That was when the social services and all the other authorities got fully involved, and a restraining order was taken out on him. He wasn’t allowed anywhere near the house, but when Mum went home, she found everything that she had built up smashed into tiny pieces. He hadn’t left even a light bulb intact. Worst of all, Dad had left a note on the mantelpiece. It read, ‘One night, when you are least expecting it, I’ll come back and finish you off.’
Dad went off to Spain, and I didn’t see him for many years. Then, towards the end of 1997, when I was running a restaurant and already well-known, I got a call from Ronnie. Dad was in Margate. He’d had an argument with Anne, his second wife, and he’d upped and left. I called him on the number Ronnie had given me. I don’t know why. He sounded very low.

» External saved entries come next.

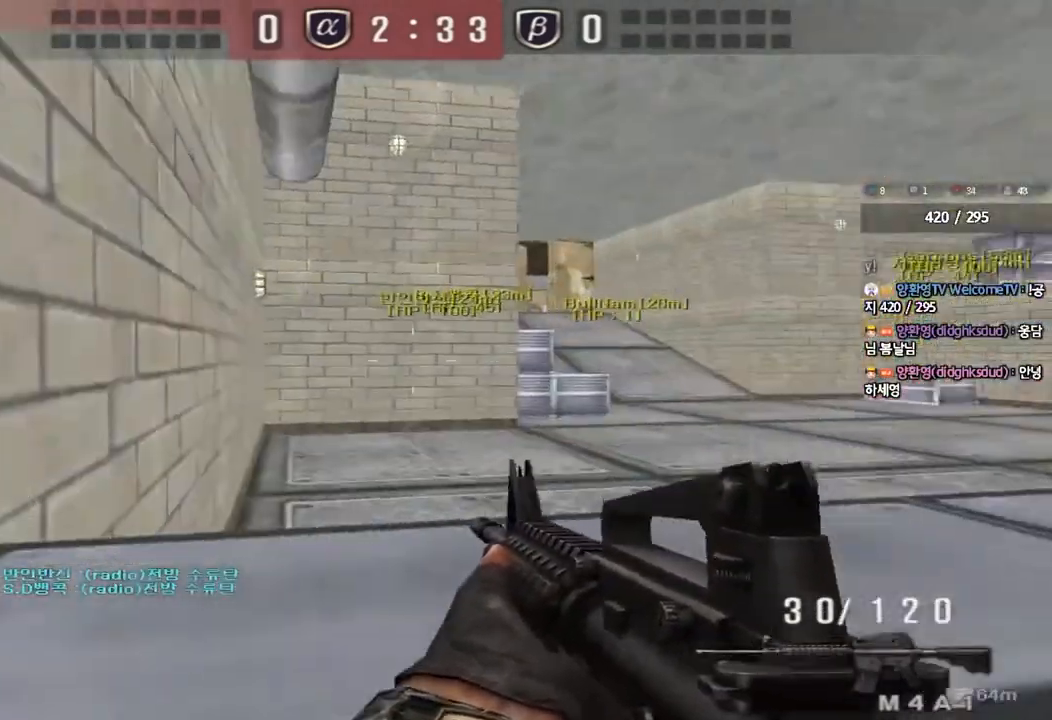
{"keys": ["a", "ctrl", "space"], "events": [[167, "ctrl", "down"], [183, "w", "up"], [233, "space", "down"], [317, "space", "up"], [383, "space", "down"]]}
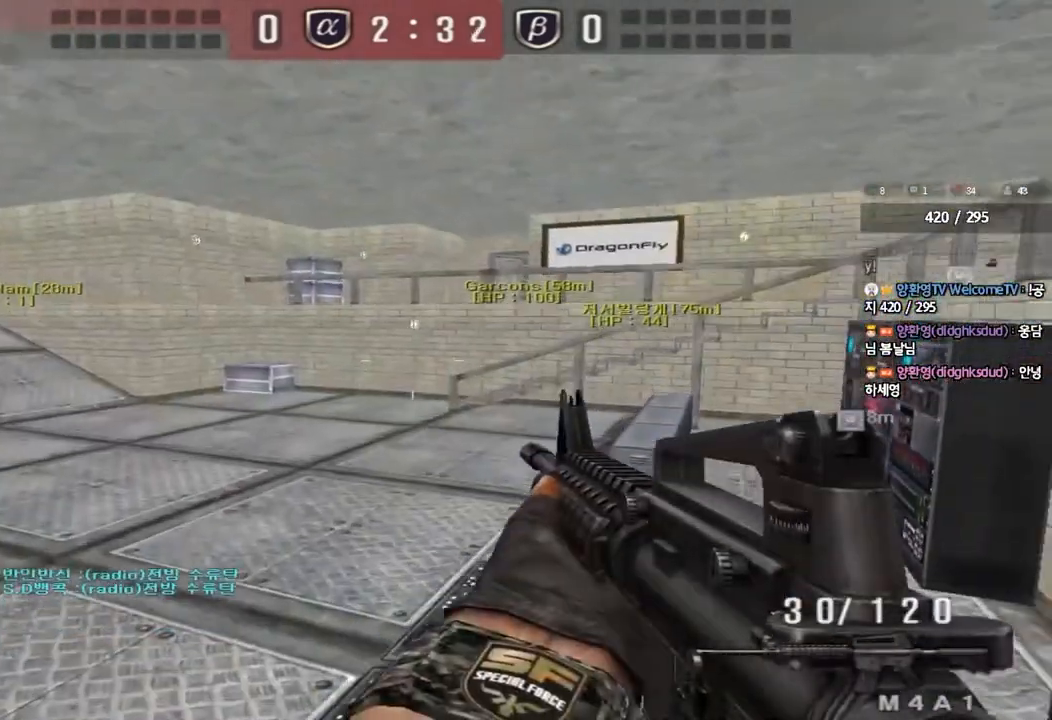
{"keys": ["a", "ctrl"], "events": [[33, "a", "up"], [50, "space", "up"], [67, "d", "down"], [217, "d", "up"], [450, "a", "down"]]}
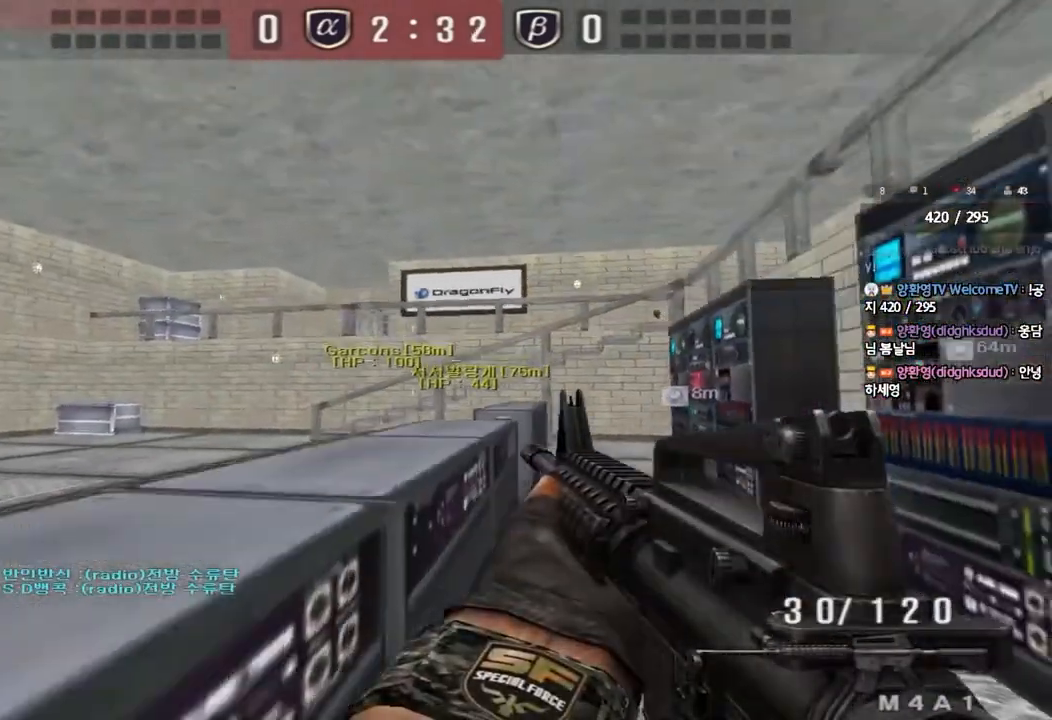
{"keys": ["ctrl"], "events": [[167, "a", "up"]]}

‘I’m here to see my doctor,’ he said. ‘Can I see you?’
‘Yeah, yeah, I’ll come down.’
It had been a difficult year. My wife, Tana, and I were expecting our first baby. And I was involved in all sorts of legal trouble over my restaurant. Still, I drove down there. There was something in me that couldn’t refuse his request. I got out of my car and I saw this old, frail, white-haired man with bruises on his face, and marks on his knuckles. I felt stunned. This was the man I’d been scared of for so long, brought so low, so pathetic and feeble.
‘What’s happened to you?’ I said.
‘Oh, Anne and I separated, and I had an argument with one of her sons.’
‘Look at the state of you. Where are you living?’
He pointed at the car park, and there was his Ford Transit van. Inside there were all his possessions and an inflatable camp bed in the back, with awful net curtains in the windows.
We had breakfast, and we went for a walk on the pier, and it was so sad. So I went to the bank and I got out £1,000, and I gave it to him for the deposit on a flat. I thought that at least I could do the right thing by him, and that’s what he did. He got a little one-bedroom basement flat.
On Christmas Eve, he telephoned. Anne was coming over, and they were going to try and fix their problems. That was the last time I ever spoke to him.
After hearing that he and Anne had made up, I booked him a table at my restaurant for the twenty-first of January 1998. Most of my staff didn’t even know I had a father. I’d reinvented myself, I suppose. I’m not ashamed of that. I’ve never tried to pretend anything else. All I knew was that I didn’t want to be like him. And any time I came even close to that, I would put the fear of God into myself.